In general, all vitamins are essential for your health. Vitamins are usually divided into two groups: those that are water-soluble, such as B and C; and those that are fat soluble, such as A, D, E and K. Water-soluble vitamins should be taken daily, as they cannot be stored in the body and are easily excreted. Fat soluble vitamins are stored for longer periods of time in the body's tissues and so are not required as frequently as water-soluble vitamins.

The important thing to note with vitamins is not to over-consume. After all, your body already produces many of them, although in limited amounts. Fats-oluble vitamins like A and D, for example, can be toxic when taken in excessive amounts. As for the Vitamin B family, it is best to take them all together as part of a balanced formulation, commonly known as B-Complex. Vitamin C requires small daily intakes. And with just 20 minutes of direct sunshine three times a week, your body can produce its own supply of Vitamin D.

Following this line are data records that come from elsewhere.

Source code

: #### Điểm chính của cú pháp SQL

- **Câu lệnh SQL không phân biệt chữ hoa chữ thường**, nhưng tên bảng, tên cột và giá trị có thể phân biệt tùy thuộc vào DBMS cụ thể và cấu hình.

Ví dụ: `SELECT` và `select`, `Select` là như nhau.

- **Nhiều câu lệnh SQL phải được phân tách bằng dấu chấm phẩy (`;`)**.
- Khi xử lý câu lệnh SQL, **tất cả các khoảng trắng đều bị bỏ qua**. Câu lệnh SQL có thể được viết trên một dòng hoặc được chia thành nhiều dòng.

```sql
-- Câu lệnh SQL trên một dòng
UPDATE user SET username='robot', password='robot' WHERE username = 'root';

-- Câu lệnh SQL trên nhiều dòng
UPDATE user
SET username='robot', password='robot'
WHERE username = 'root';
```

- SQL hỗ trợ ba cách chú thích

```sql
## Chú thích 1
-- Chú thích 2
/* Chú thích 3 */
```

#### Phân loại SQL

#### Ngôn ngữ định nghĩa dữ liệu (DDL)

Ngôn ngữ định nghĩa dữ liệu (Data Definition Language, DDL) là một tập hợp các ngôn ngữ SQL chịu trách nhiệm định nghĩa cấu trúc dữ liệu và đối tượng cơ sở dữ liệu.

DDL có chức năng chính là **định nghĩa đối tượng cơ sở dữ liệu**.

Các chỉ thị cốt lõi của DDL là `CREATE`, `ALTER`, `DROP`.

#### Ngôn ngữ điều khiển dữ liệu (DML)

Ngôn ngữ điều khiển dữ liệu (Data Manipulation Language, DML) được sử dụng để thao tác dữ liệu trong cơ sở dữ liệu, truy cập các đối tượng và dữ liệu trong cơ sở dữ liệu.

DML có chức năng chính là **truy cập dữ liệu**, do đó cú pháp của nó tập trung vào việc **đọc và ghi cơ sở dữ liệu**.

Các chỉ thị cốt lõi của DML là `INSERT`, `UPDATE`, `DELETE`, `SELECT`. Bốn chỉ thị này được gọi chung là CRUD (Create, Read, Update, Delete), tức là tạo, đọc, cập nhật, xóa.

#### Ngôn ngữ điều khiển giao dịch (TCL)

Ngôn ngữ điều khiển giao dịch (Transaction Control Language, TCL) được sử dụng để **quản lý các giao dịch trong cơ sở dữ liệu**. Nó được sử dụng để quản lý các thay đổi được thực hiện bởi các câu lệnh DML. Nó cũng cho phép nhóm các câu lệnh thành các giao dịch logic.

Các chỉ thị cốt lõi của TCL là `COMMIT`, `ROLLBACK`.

Minerals are essential for the normal activity of muscles and the balance of fluid in the body and tissues. Unlike some vitamins, minerals cannot be produced in the body and have to come from the food we eat. Trace minerals, such as iodine, iron, manganese, chromium and selenium are needed in small quantities, whereas macrominerals such as calcium, magnesium, phosphorus, sodium and potassium are needed in daily amounts greater than 100mg.

A balanced intake of minerals can be found through a wide range of foods, preferably those that are organically grown. Seafood is an excellent source of iodine. Avoid white flour and sugar, from which the mineral content has been removed, and caffeine and alcohol, which tend to deplete mineral content. Note, too, that excessive intake of calcium might increase the risk of calcium deposition into soft tissues, reduce zinc and iron absorption and impair vitamin K metabolism. Excess iron might also increase the risk of cancer and heart disease.

Essential Fatty Acids

There are two basic categories of essential fatty acids: linoleic acid (Omega 3), found in raw nuts, seeds and legumes; and alphalinolenic acid (Omega 6), found in fish oil and some vegetable oils like canola and flaxseed. Essential fatty acids are needed for the normal growth of cell membranes and balanced hormone levels. They keep the skin and other tissues in good condition, and contribute towards the energy held in fat stores.